• **課題セット**:
**1)** Tivoli Orchestratorに関する抜粋を基に、同製品がモニタリングできる対象をすべて列挙せよ。
**2)** Tivoli Orchestratorに関する抜粋に基づき、次の問いに答えよ。
(a) ITリソースの通常時の稼働率は平均で約何%とされているか。
(b) Tivoli Orchestratorに付属する製品の名称は何か。
(c) 負荷が一定の基準値を下回った場合、割り当てたサーバーはどう扱われるか。
**3)** Tivoli Orchestratorに関する抜粋のうち、「Tivoli Orchestratorの機能イメージ」を含む箇所から書き始め、「務を割り当てることができる。」の後で止めて、そのまま書き写せ。

Tivoli Orchestratorの機能イメージ
 Tivoli OrchestratorはサーバーやネットワークなどのITリソースを、一時的に大きな処理能力が必要とされる業務や処理などに自動的に割り当てることができる。例えば、あるサーバーの稼働を監視し、業務が集中して負荷が高くなりサービスレベルが低下したことを感知すると、ポリシーに沿ってあらかじめプールしておいたサーバーにアプリケーションを導入し、負荷の高い業務を割り当て、負荷を分散させることができる。負荷が一定の基準値を下回ったら割り当てたサーバーを切り離し、別のアプリケーションを導入するなど、ほかの業務を割り当てることができる。

 Tivoli Orchestratorは、IBM製以外のWebアプリケーションやサーバー、データベースにも対応している。Tivoli Orchestratorに付属する「IBM Tivoli Provisioning Manager」にアプリケーションなどのイメージと環境構築のワークフローをあらかじめ登録しておくことで、導入を自動的に行うことができる。また、ワークフローの実行ステータスや、ネットワーク環境、稼働しているITリソースの利用状況をモニタリングすることもできる。


ソフトウェア事業 Tivoli事業部長 石原明氏
 ソフトウェア事業 Tivoli事業部長の石原明氏は「ITリソースは負荷のピーク時を想定した構成で導入されるが、それらの通常時の稼働率は平均で約25%と効率が悪く、またITリソースの監視や配備を人手に頼っているため、管理コストがかさむ傾向があった。Tivoli Orchestratorの導入は管理コストの削減とITリソースを効率的活用につながる」と述べた。また想定される用途について「例えば人気商品の発売時にアクセスが集中するインターネット販売などトランザクション処理が日により大きく変化するケースや、テスト環境の構築などシステム環境を頻繁に変更するケースに最適」とした。

• **参考資料**:
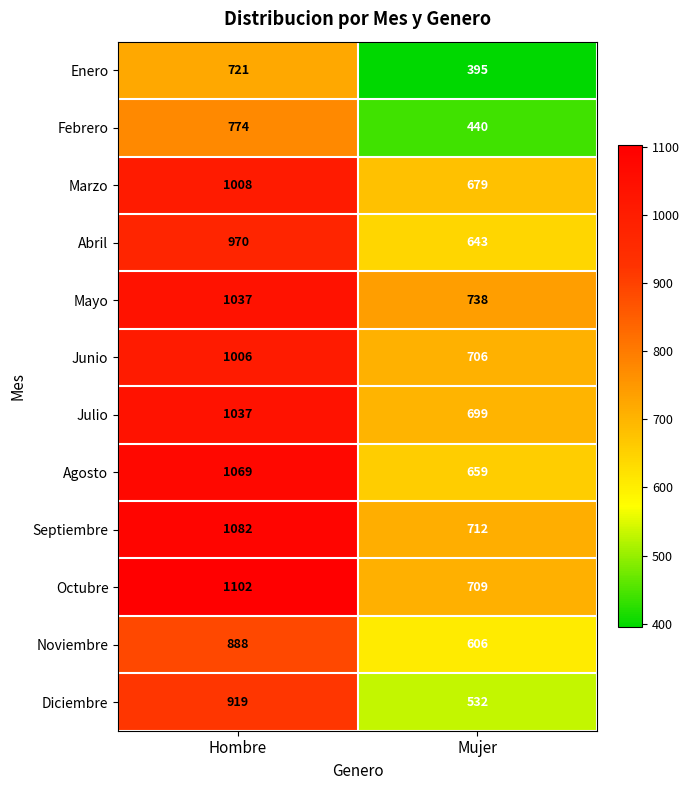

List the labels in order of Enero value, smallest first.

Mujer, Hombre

--

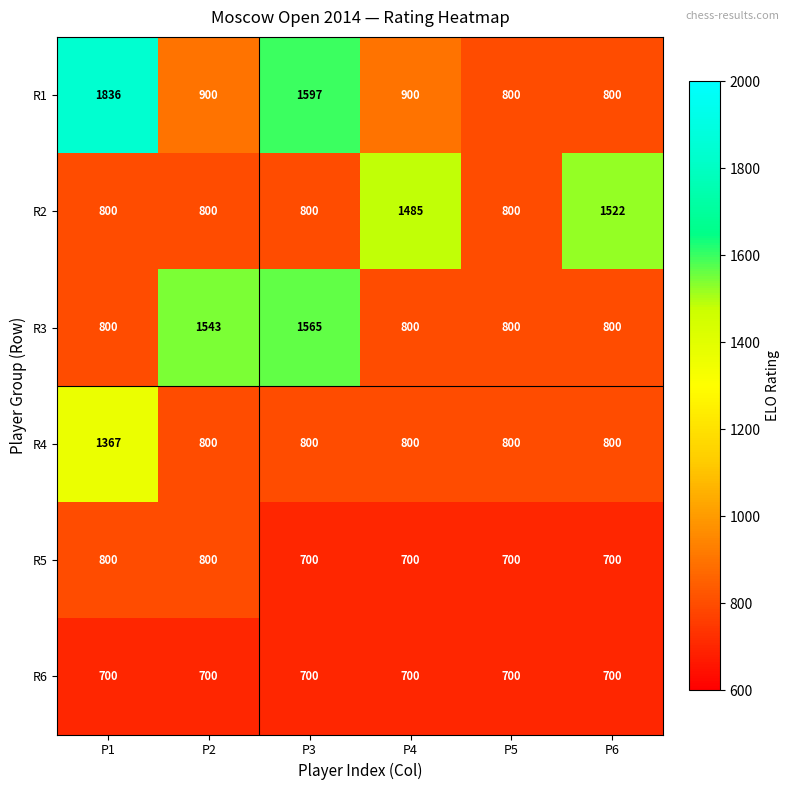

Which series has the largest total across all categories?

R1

• **課題の解答**:
**1)**
- ワークフローの実行ステータス
- ネットワーク環境
- 稼働しているITリソースの利用状況

**2)**
(a) 約25%
(b) IBM Tivoli Provisioning Manager
(c) 切り離され、別のアプリケーションの導入などによってほかの業務が割り当てられる。

**3)**
Tivoli Orchestratorの機能イメージ
 Tivoli OrchestratorはサーバーやネットワークなどのITリソースを、一時的に大きな処理能力が必要とされる業務や処理などに自動的に割り当てることができる。例えば、あるサーバーの稼働を監視し、業務が集中して負荷が高くなりサービスレベルが低下したことを感知すると、ポリシーに沿ってあらかじめプールしておいたサーバーにアプリケーションを導入し、負荷の高い業務を割り当て、負荷を分散させることができる。負荷が一定の基準値を下回ったら割り当てたサーバーを切り離し、別のアプリケーションを導入するなど、ほかの業務を割り当てることができる。